Page-level text extractions:

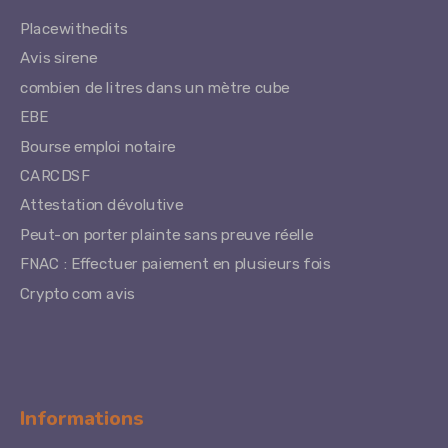
Placewithedits
Avis sirene
combien de litres dans un mètre cube
EBE
Bourse emploi notaire
CARCDSF
Attestation dévolutive
Peut-on porter plainte sans preuve réelle
FNAC : Effectuer paiement en plusieurs fois
Crypto com avis
Informations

What to work on: Because only the text is wanted, repeat all the entries exactly and leave out the pictures.

Response to the exercise:
Placewithedits
Avis sirene
combien de litres dans un mètre cube
EBE
Bourse emploi notaire
CARCDSF
Attestation dévolutive
Peut-on porter plainte sans preuve réelle
FNAC : Effectuer paiement en plusieurs fois
Crypto com avis
Informations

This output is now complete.